My intuition, which is nowhere near a proof:
All 2-body collisions/singularities can be replaced by perfectly elastic bounces,
which don't lose any information.
Three-body collisions/singularities cannot be "regularized" at all, and hence would
appear to "lose information".
Since all non-collisions are approximations (more or less) to singularities,
it would appear that something much more complex is going on to either insert
new information, or delete existing information.
I think that one way to attack this problem is via information flow.
At 12:28 PM 7/5/03 -0700, R. William Gosper wrote:
>Henry>Answer: triple systems _are_ highly unstable, and _do_ fly apart.
>
>But not always. There was a recent claim that three equal masses can
>"braid" forever, even with perturbations as "large" as 10^-5.
>
>> As you
>>point out, the "stable" ones are hierarchical -- there's such a vast scale
>>difference between the masses, that the small perturbations take a long time
>>to build up to something meaningful.
>
>What I wish I could try is two equal masses in tight circles simulating
>a double mass making a circle of r/2 (r large) with the third mass at
>r, with the signs of "both" (all three) angular velocities equal. Even
>assuming small initial noncircularities and nonplanarities, do you think
>this system will eventually decay? I guess we have to make the Newtonian
>approximation, else even the two body problem decays.*
>
>How many bodies are necessary/sufficient to disambiguate time? E.g., if
>we observe sixteen swarm around for a while, whereupon fifteen crystallize
>into a motionless triangle while the sixteenth departs like a shot, our
>suspicions might be aroused, especially if it was the white one.
>
>Reconsider now the low angular momentum case, which we see usually flies apart
>fairly quickly. This seems to disambiguate the sign of time, even though the
>physics is reversible. I.e., if you time-reverse a "fly-apart" event, two
>stars in tight orbit are cruising along when this rogue star comes out of
>nowhere and "collides inelastically" with the pair, converting its kinetic
>energy to the gravitational potential of the bound triple system. A likely
>story. Yet that is exactly what happens in the "almost fly-apart" scenario
>where the single and the pair don't quite escape, and eventually recombine.

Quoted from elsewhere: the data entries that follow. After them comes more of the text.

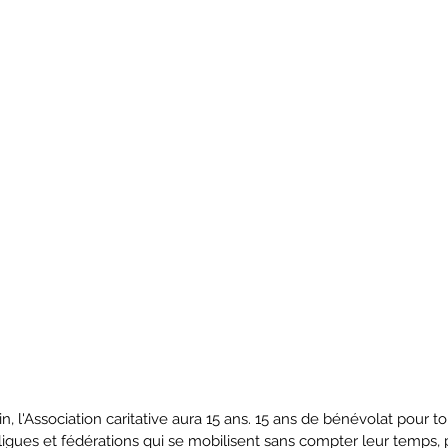
, l'Association caritative aura 15 ans. 15 ans de bénévolat pour 
 ligues et fédérations qui se mobilisent sans compter leur temps, p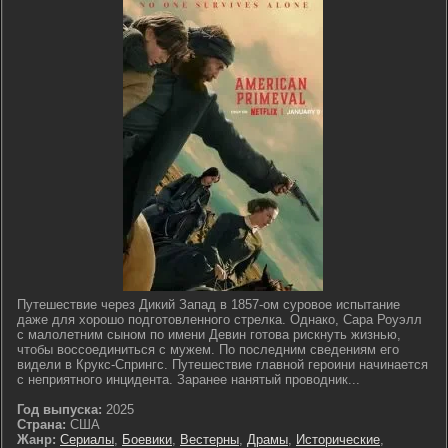
Путешествие через Дикий Запад в 1857-ом суровое испытание
даже для хорошо подготовленного стрелка. Однако, Сара Роуэлл
с малолетним сыном по имени Девин готова рискнуть жизнью,
чтобы воссоединиться с мужем. По последним сведениям его
видели в Крукс-Спрингс. Путешествие главной героини начинается
с неприятного инцидента. Заранее нанятый проводник...
Год выпуска:
2025
Страна:
США
Жанр:
Сериалы
,
Боевики
,
Вестерны
,
Драмы
,
Исторические
,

>Furthermore, if you run the "likely story" for a while, it will usually
>(eventually) fly back apart as in the forward time case. So the apparent
>time disambiguation seems to be an illusion due to insufficient duration
>of observation. ?
>
>>There's another problem with stars that isn't true of point masses -- you can
>>bring point masses arbitrarily close together, but when you do this with stars,
>>they get pulled apart like taffy.
>
>And if there's no lower limit on how tightly two can orbit, there is no limit on
>the energy with which the third can be ejected.
>(Moments after I typed this, the applet obliging exhibited its most violent
>ejection in my experience--two bodies nearly superposed, with no visible
>orbital motion, shot off to the left, the third twice as fast to the right,
>leaving afterimagess about a quarter inch apart. Minor puzzle: Why
>was there no noticeable vertical vibration in the tight pair proportional
>to their perceptible horizontal separation? I can think of three
>explanations:
>1. A stroboscopic coincidence;
>2. Only one body moves during a given time step;
>3. The bodies were displayed superimposed, but at slightly different
> times, tricking my motion-tracking into seeing an illusory spread.
> (I failed to check the afterimages before their dimness surpassed mine.)
> --rwg
>
>*Who did this to Pope?
>Nature and nature's laws lay hid in night,
>God said, "Let Newton be," and all was light.
>
>It did not last; the devil howling "Ho!
>Let Einstein be!" restored the status quo.